Even though there are many current classifiers for text categorization, the large dimensionality of the feature space is a serious difficulty [14]. A document typically comprises hundreds or thousands of distinct words that are considered features; however, many of them may be noisy, less useful, or redundant in terms of class labels. This may cause classifiers to be misled and, as a result, decrease their overall performance [15, 16]. As a result, feature selection must be utilized to eliminate noisy, less useful, and redundant features, reducing the feature space to a manageable level and boosting the efficiency and accuracy of the classifiers used. A feature selection approach, in general, consists of four basic steps: feature subset generation, subset evaluation, halting condition, and classification result confirmation [17]. The researchers employ a search approach to select a candidate feature subset in the first phase, which is then evaluated using a goodness criterion in the second step. When stopping requirements are met in the third phase, subset formation and evaluation are terminated, and the best feature subset from all candidates is picked.

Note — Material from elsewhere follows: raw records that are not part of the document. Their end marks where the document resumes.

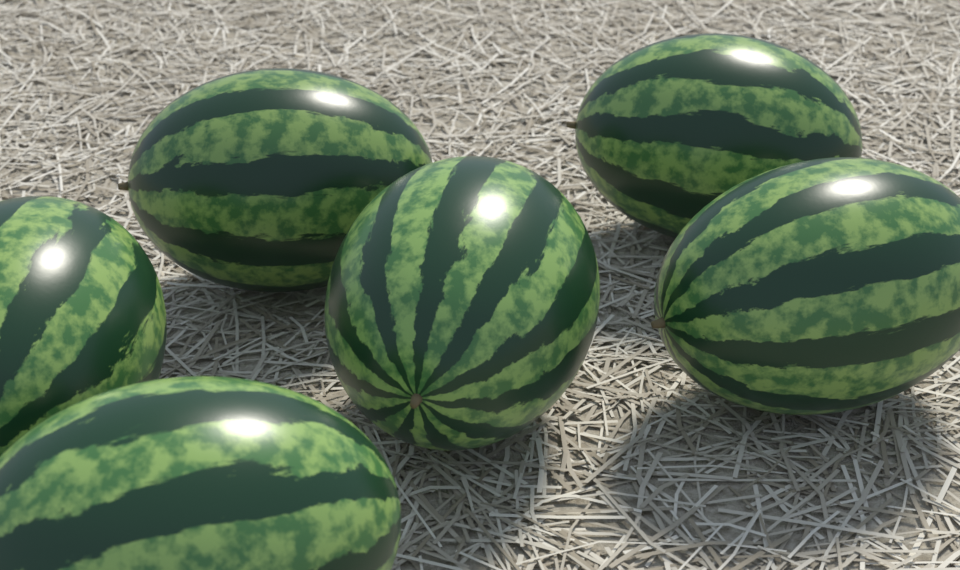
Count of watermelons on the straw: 6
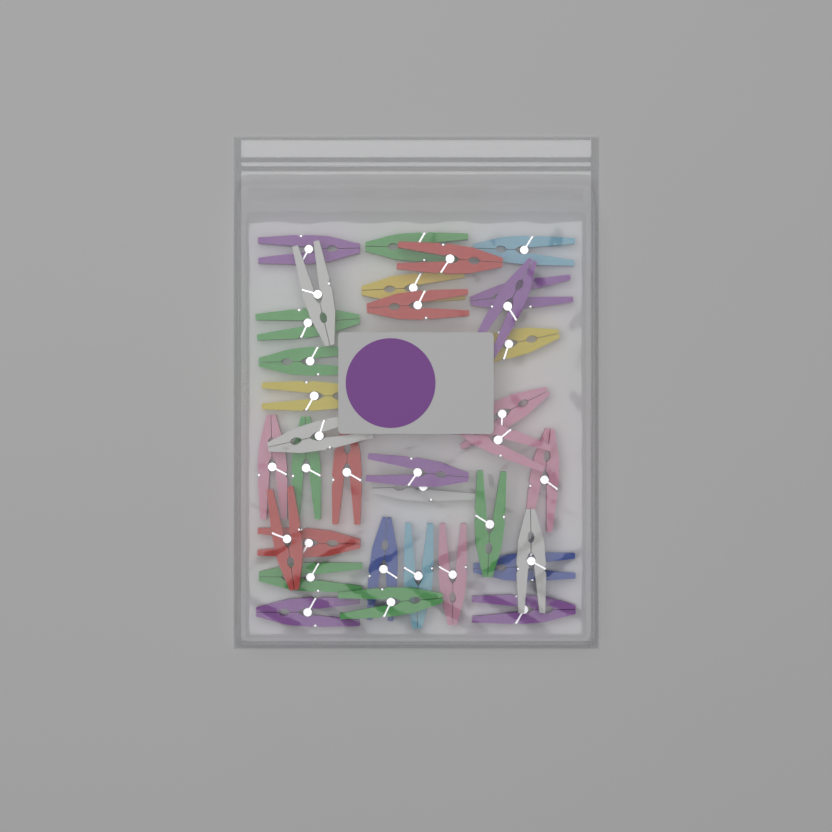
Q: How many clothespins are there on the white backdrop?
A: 34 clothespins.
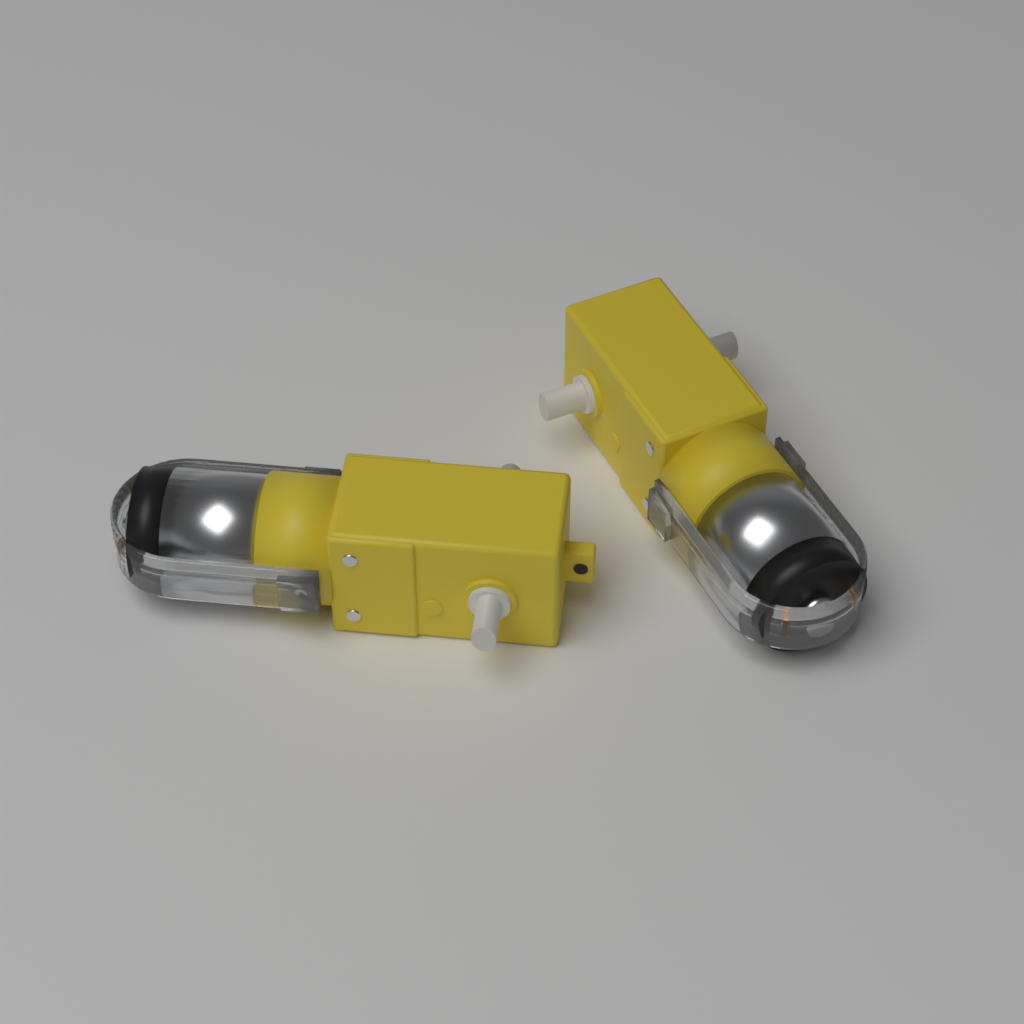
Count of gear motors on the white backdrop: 2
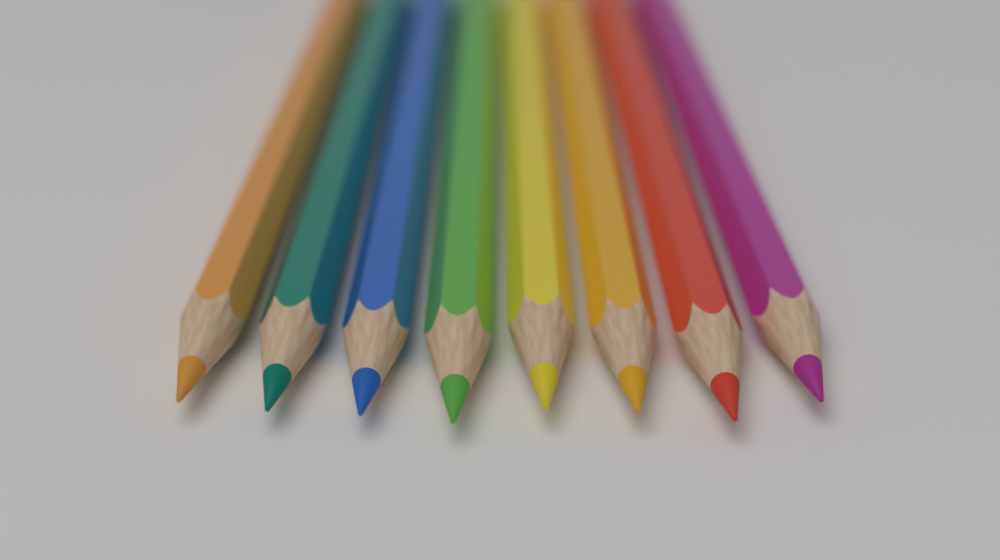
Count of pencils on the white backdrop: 8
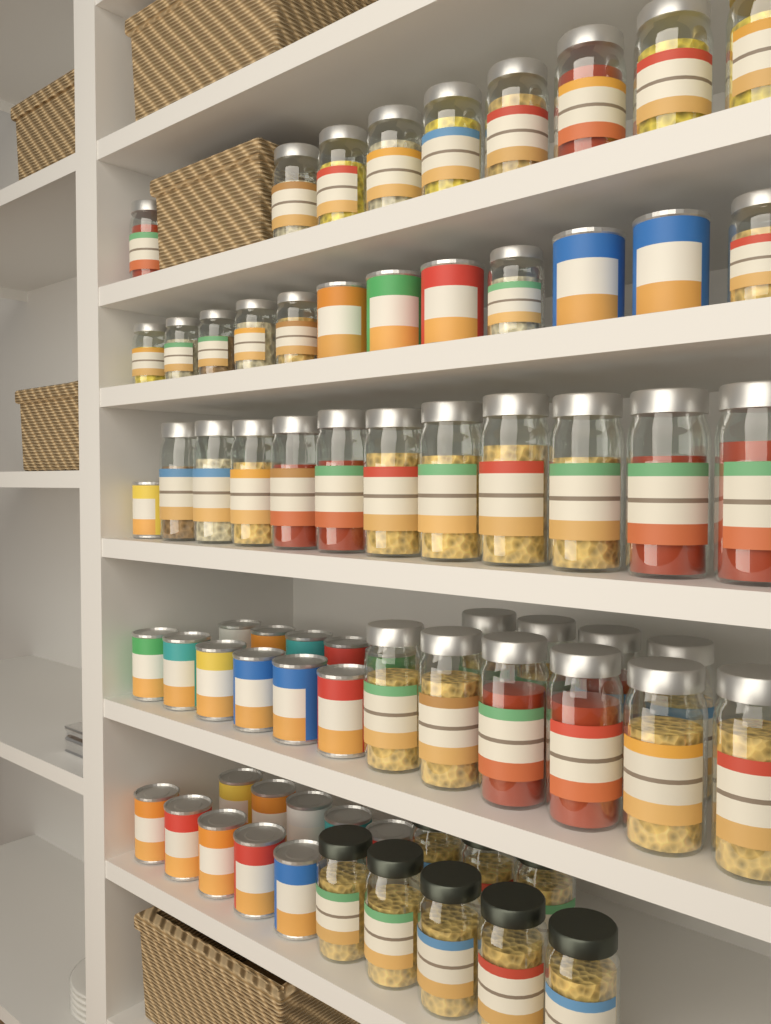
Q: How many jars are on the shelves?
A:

The feature subset will be validated using a validation set in the last stage. Feature selection approaches are classified into four types based on how they create feature subsets: filter model [18-20], wrapper model [21, 22], embedding model, and hybrid model [23, 24]. Most feature selection approaches for text classification are filter-based, owing to their simplicity and efficiency. [15, 16, 25, 26] provide a detailed analysis and comparison of alternative feature selection techniques for generic data [27].

Feature extraction

In-text categorization, there are two main types of feature extraction methods: n-gram and termset. n-Gram the n-gram extraction procedure requires sliding across an entire corpus with a window of length n [28-31]. Then, in each window, all the sets of consecutive words or characters should be extracted. The goal of the n-gram is to obtain the composite features that emerge repeatedly to reduce the ambiguity of individual words. Bigram and trigram are two often used n-grams. Nonetheless, the impact of text structure, such as punctuation and stop-words, is not considered. Termset a termset is not the same as an n-gram in that composite characteristics are retrieved solely based on their co-occurrence, regardless of the order and position of the individual terms [28, 32, 33]. Specifically, termsets are randomly matched combinations of vocabulary. However, this combination has one drawback: a combination explosion, even for 2-termsets. It indicates that with a vocabulary size of n, there will be 2n different types of pairings.

Data splitting

When starting a modeling project, one of the first decisions to make is how to use the available data. One popular method is to divide the data into training set and testing set. Models and feature sets are created using the training set. The training set serves as the foundation for parameter estimation, model comparison, and all other operations required to arrive at a final version of the model. At the end of these operations, the testing set is used to estimate a final, unbiased evaluation in terms of the model’s effectiveness. Looking at the results of the test sets would skew the results because the testing data would have become part of the outcome. How much data should be kept for testing purposes? It is hard to create a consistent guideline. Many factors can influence data proportion, including the length of the initial sample pool and the actual amount of predictors. The importance of this decision is reduced with a large pool of samples once the training set contains sufficient samples. Alternative options to a simple original data partition may also be a smart idea in this situation [34].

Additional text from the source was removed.